Ronete Cohen, a Jewish bisexual advice columnist, psychologist, and psychotherapist of the London based Rainbow Couch practise, also dismissed the idea that attempts to ‘cure’ people of their sexuality is helpful.
She said: ‘Therapists don’t serve some hidden agenda. We take care of the person and help them find the best way to live a better life. No-one is forced to come out of the closet.
‘The biggest cause of distress for LGBT people is rejection by those around them. How does further rejection by trying to “cure” them – thereby suggesting an illness – help?
‘Therapists are obliged not to knowingly damage or administer treatment that doesn’t work. Research shows that, contrary to claims by advocates of gay “cures”, treatment doesn’t change sexual orientation, but can potentially harm (there have been suicides in “ex-gay” programs). Those who claim to have become heterosexual will often later admit that they were never cured and were living a lie, including leaders and founders of the ex-gay movement. This “cure” is based on pseudo science and faulty reasoning. It harms.’
Solomon also criticized Wachmann for her comment that politically correct ‘fascism’ is preventing debate on the issue.

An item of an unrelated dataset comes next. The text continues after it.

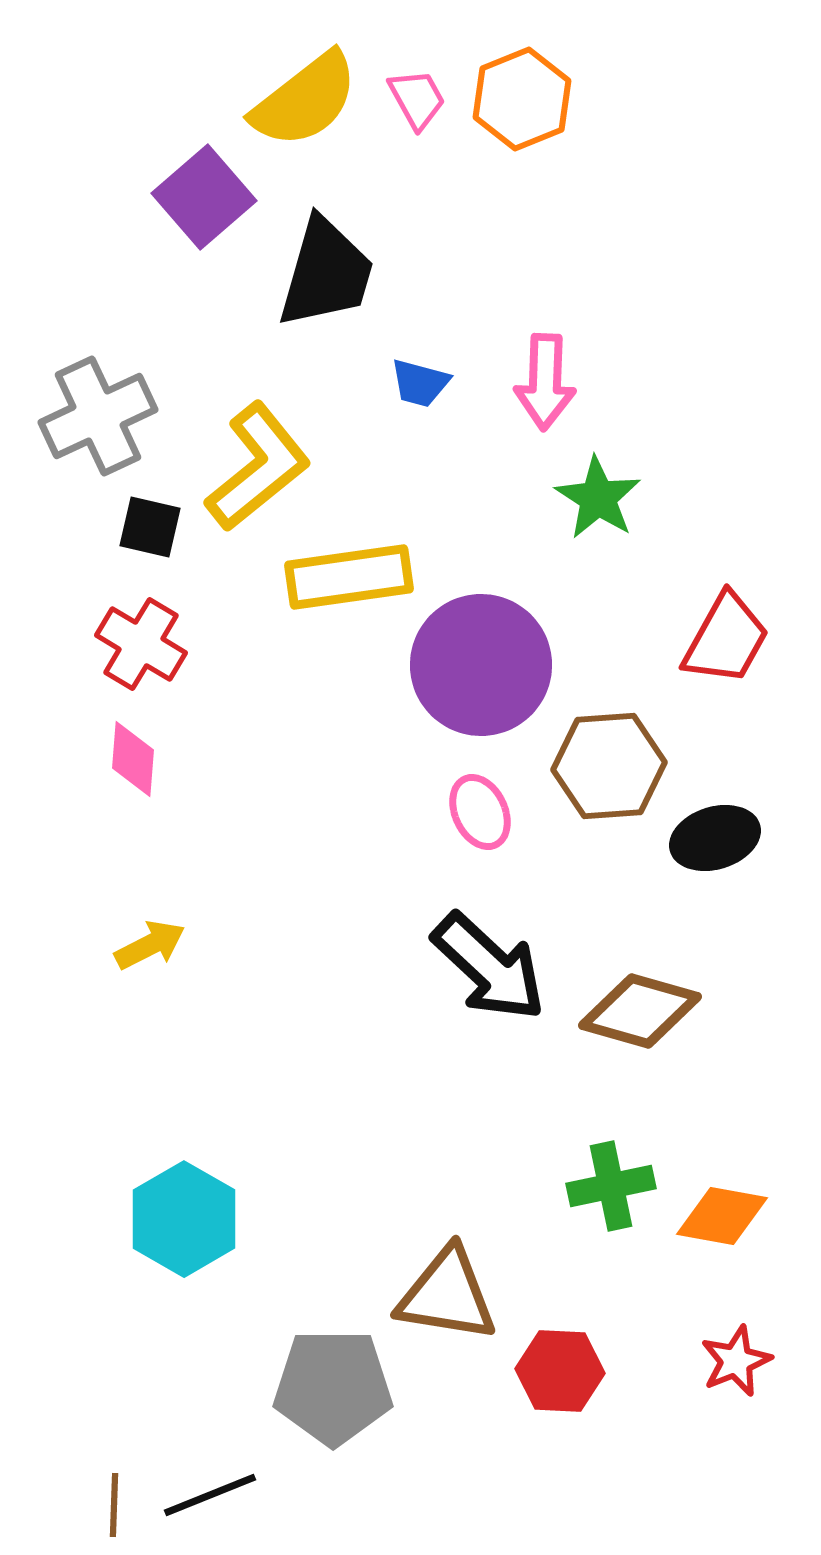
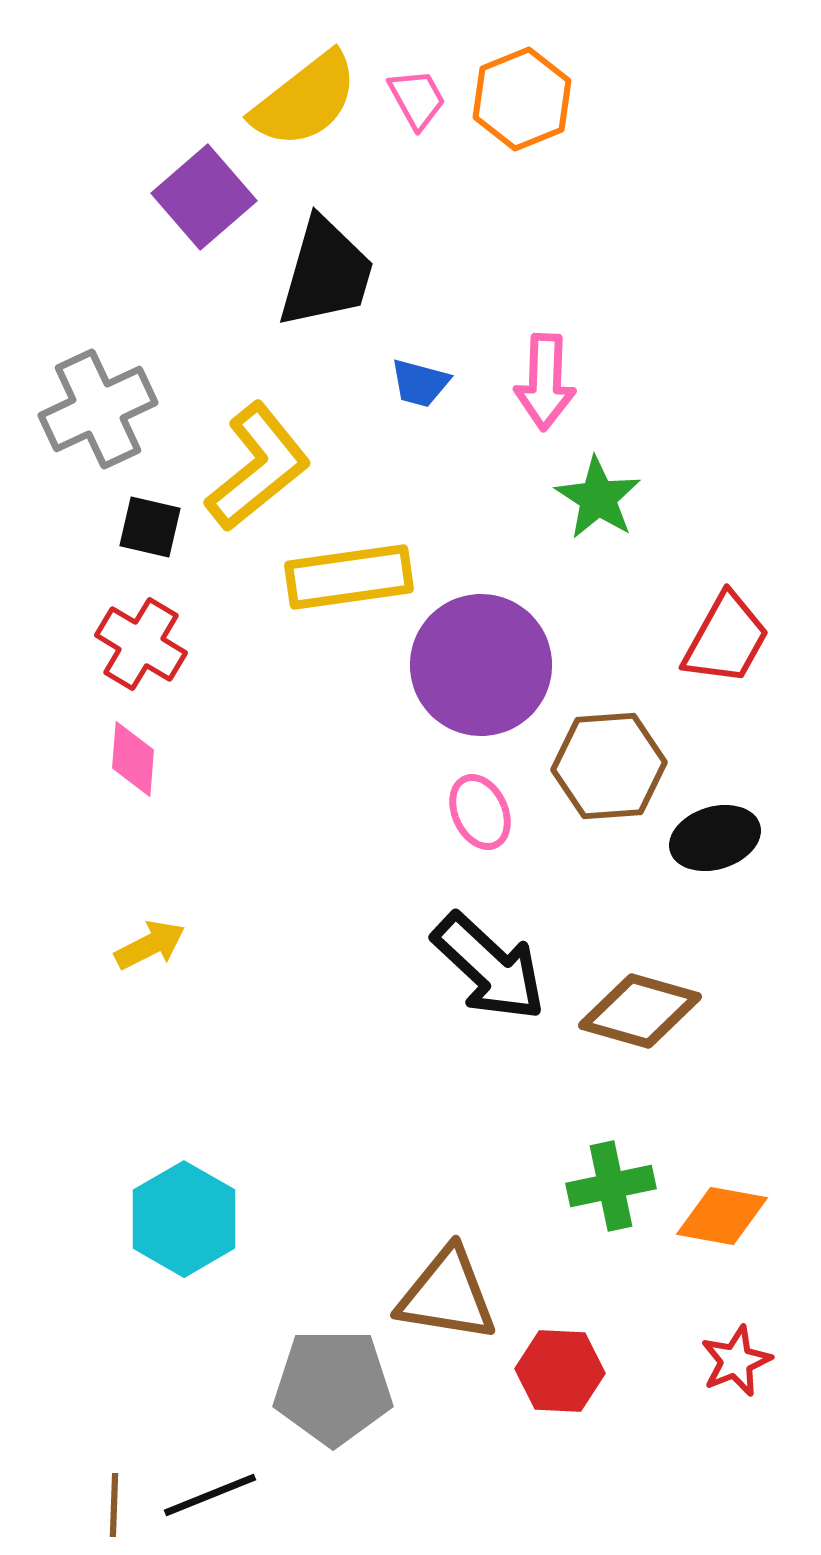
gray cross: moved 7 px up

He said: ‘To suggest that the popular consensus supporting gay rights is somehow fascist, in the third sentence of her article, is like saying that Jews who fight for their rights are victimising the antisemites. It is the classic persecutors’ technique of blaming the victim.’
And the anger has been reflected by Jewish LGBT people in the wider community.

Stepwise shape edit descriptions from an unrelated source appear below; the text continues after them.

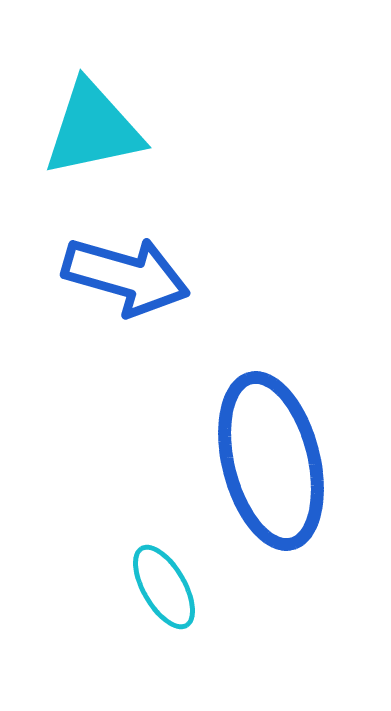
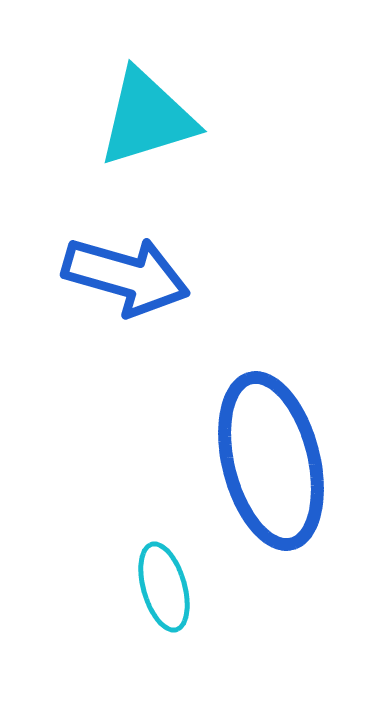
cyan triangle: moved 54 px right, 11 px up; rotated 5 degrees counterclockwise
cyan ellipse: rotated 14 degrees clockwise
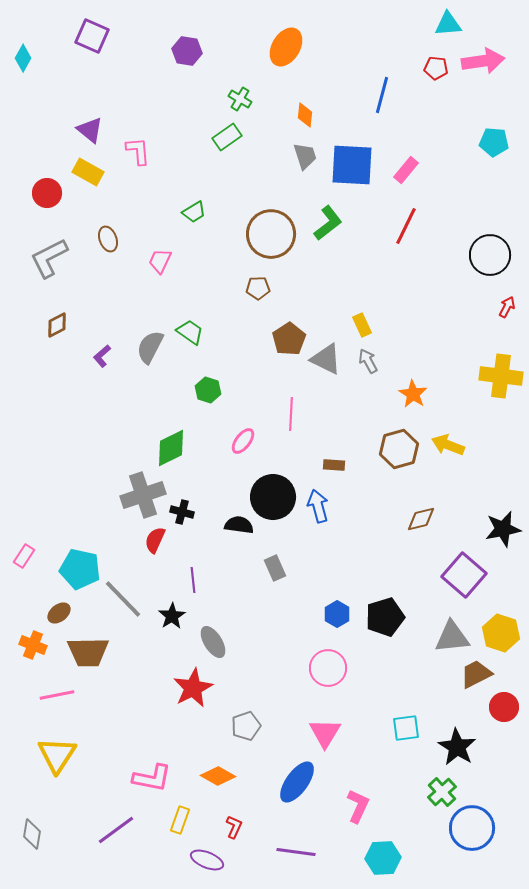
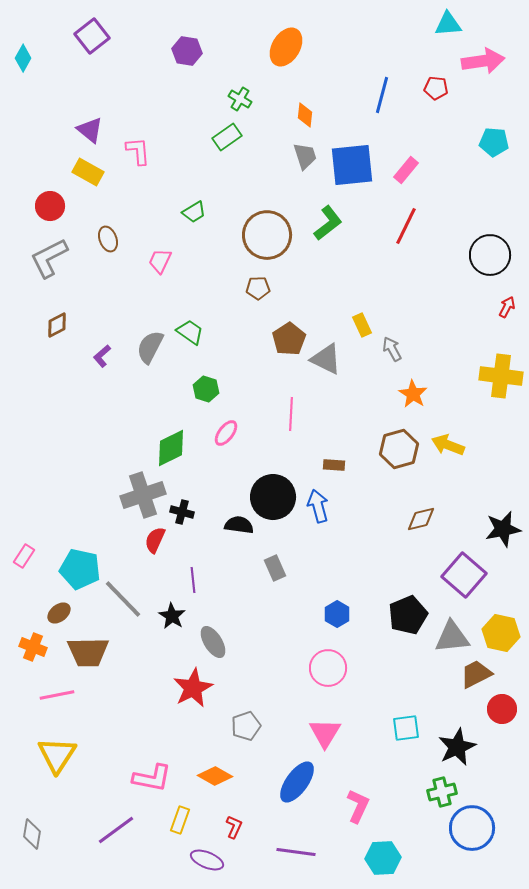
purple square at (92, 36): rotated 28 degrees clockwise
red pentagon at (436, 68): moved 20 px down
blue square at (352, 165): rotated 9 degrees counterclockwise
red circle at (47, 193): moved 3 px right, 13 px down
brown circle at (271, 234): moved 4 px left, 1 px down
gray arrow at (368, 361): moved 24 px right, 12 px up
green hexagon at (208, 390): moved 2 px left, 1 px up
pink ellipse at (243, 441): moved 17 px left, 8 px up
black star at (172, 616): rotated 8 degrees counterclockwise
black pentagon at (385, 617): moved 23 px right, 2 px up; rotated 6 degrees counterclockwise
yellow hexagon at (501, 633): rotated 6 degrees counterclockwise
orange cross at (33, 645): moved 2 px down
red circle at (504, 707): moved 2 px left, 2 px down
black star at (457, 747): rotated 15 degrees clockwise
orange diamond at (218, 776): moved 3 px left
green cross at (442, 792): rotated 28 degrees clockwise
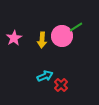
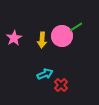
cyan arrow: moved 2 px up
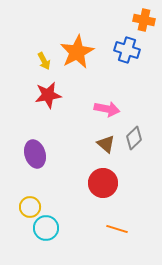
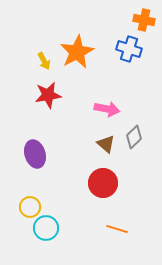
blue cross: moved 2 px right, 1 px up
gray diamond: moved 1 px up
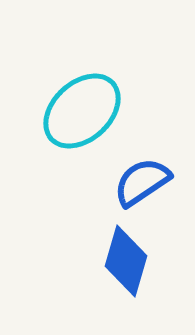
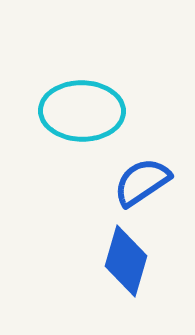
cyan ellipse: rotated 44 degrees clockwise
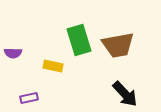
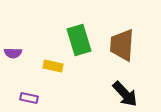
brown trapezoid: moved 4 px right; rotated 104 degrees clockwise
purple rectangle: rotated 24 degrees clockwise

A 53-year-old Jewish gay Glaswegian said: ‘I am furious, being gay is not an illness its just who you are! How dare she presume it an illness?
‘It is shocking that the paper publishes such a travesty of an article. Such views can be extremely damaging for young Jewish, gay and lesbian people growing up in families who would be influenced by such irresponsible and outrageous views.’

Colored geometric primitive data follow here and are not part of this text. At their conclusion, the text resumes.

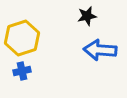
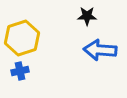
black star: rotated 12 degrees clockwise
blue cross: moved 2 px left
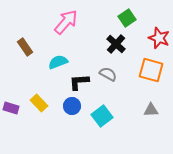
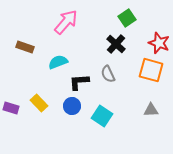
red star: moved 5 px down
brown rectangle: rotated 36 degrees counterclockwise
gray semicircle: rotated 144 degrees counterclockwise
cyan square: rotated 20 degrees counterclockwise
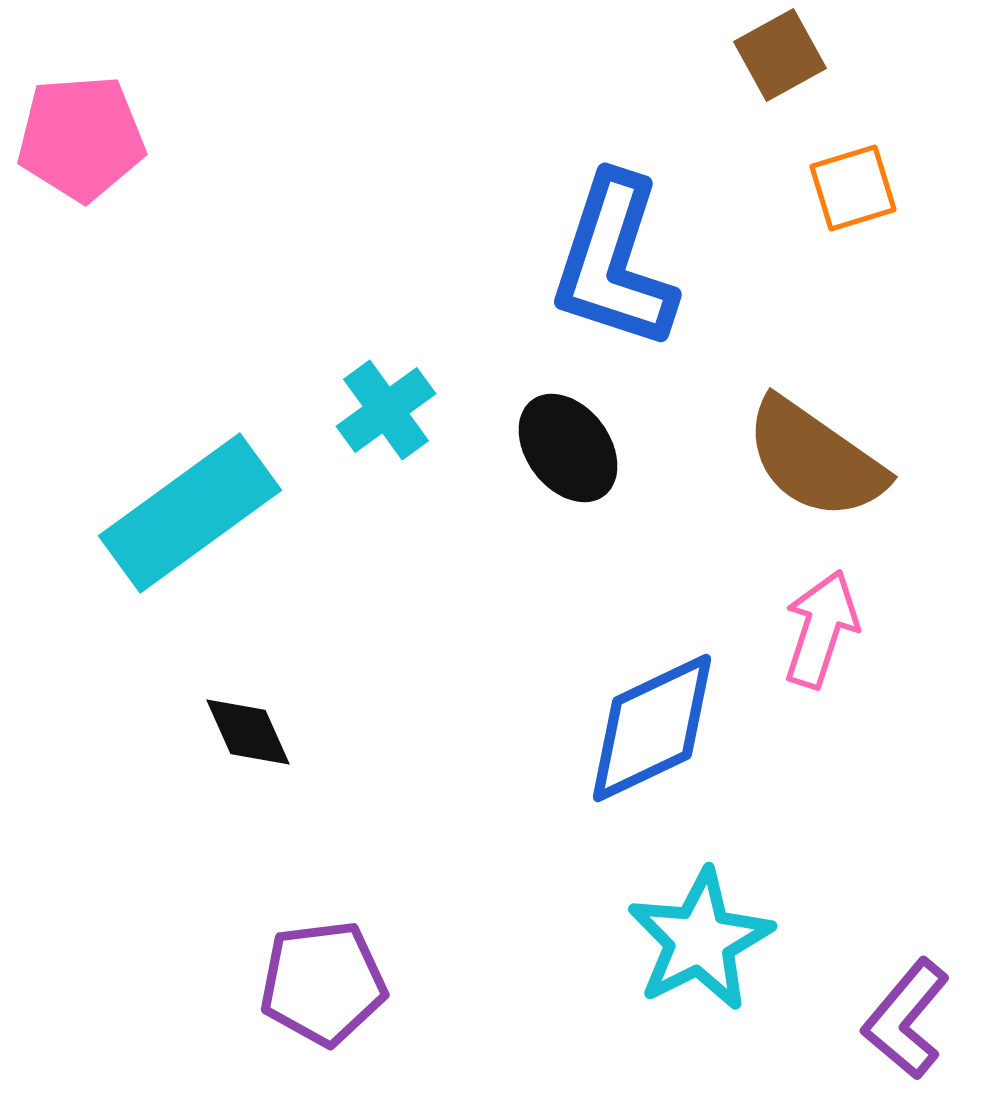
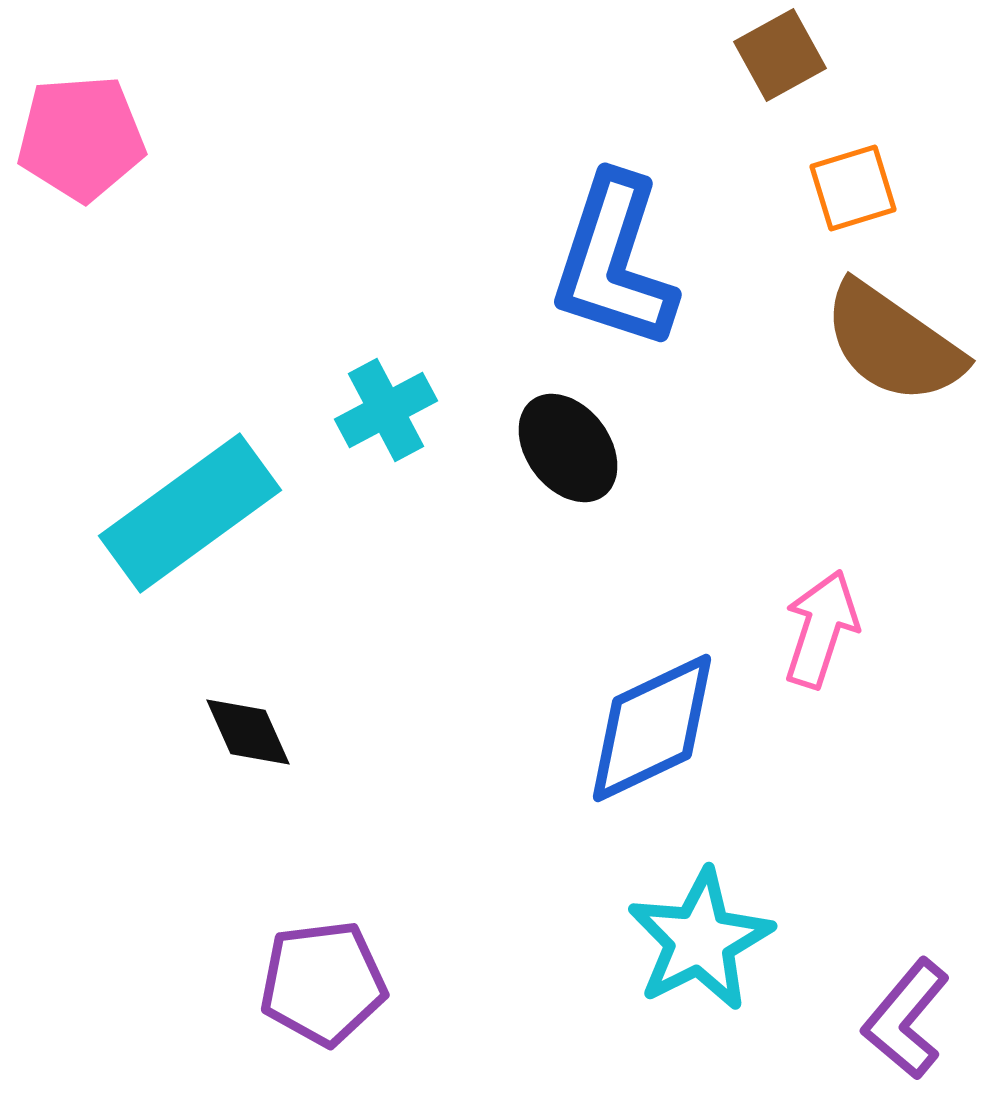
cyan cross: rotated 8 degrees clockwise
brown semicircle: moved 78 px right, 116 px up
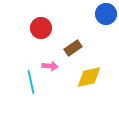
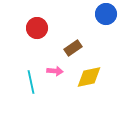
red circle: moved 4 px left
pink arrow: moved 5 px right, 5 px down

A 39-year-old gay Londoner commented: ‘As the partner of a gay Orthodox Jew, I am saddened to read the discredited pseudo-science of reparative therapy being promoted in The Jewish Telegraph. A brief study of failures of, and damage caused by, the Christian so-called ex-gay movement should give Doreen Wachmann pause for thought.’
And Noam Fischer, a 32-year-old gay Jewish health professional in the NHS London told GSN: ‘I think Orhtodox Jews should realise that homosexuality is not an illness. Perhaps their particular view from within Judaism, though by no means largely shared by other Jews, doesn’t agree with homosexuality, but it is not an illness.
‘There are female Rabbis and that is against their views, is there a cure for that?
‘Orthodox Jews have also gay kids, most of them are disowned. Is this normal? Is that in the Torah? I don’t think so. Judaism has evolved greatly and many communities now openly embrace their LGBT members. Some people in the Orthodox Jewish movement should get rid of the blindfold and see the world as it really is.’